What is expected
Once the images are set aside, output the listing exactly as it stands.

(Input begins)

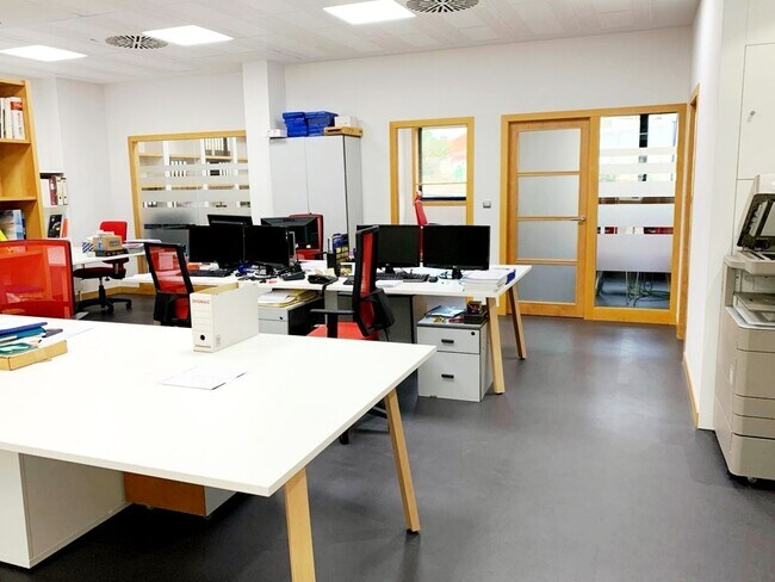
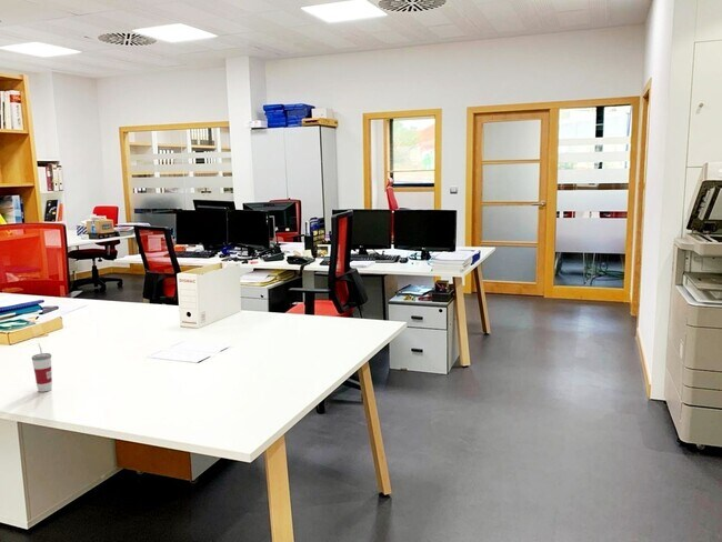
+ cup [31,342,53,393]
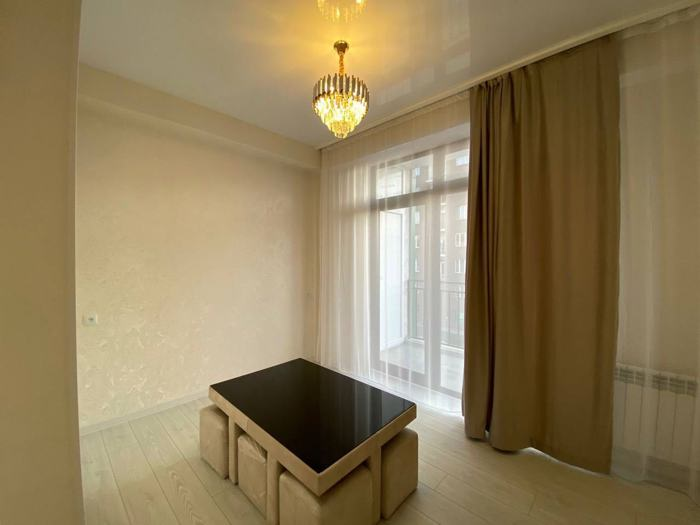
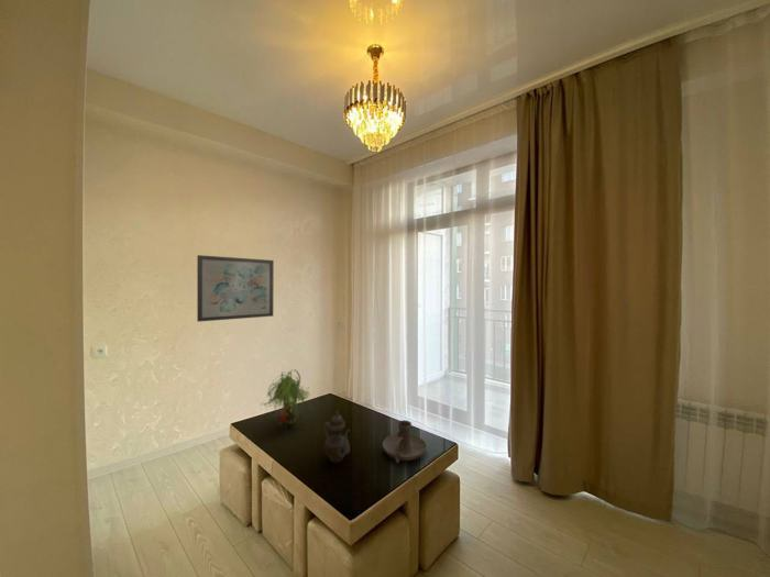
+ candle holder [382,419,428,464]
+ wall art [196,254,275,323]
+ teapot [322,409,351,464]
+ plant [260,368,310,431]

(Input ends)

Answer area
+ cup [31,342,53,393]
+ candle holder [382,419,428,464]
+ wall art [196,254,275,323]
+ teapot [322,409,351,464]
+ plant [260,368,310,431]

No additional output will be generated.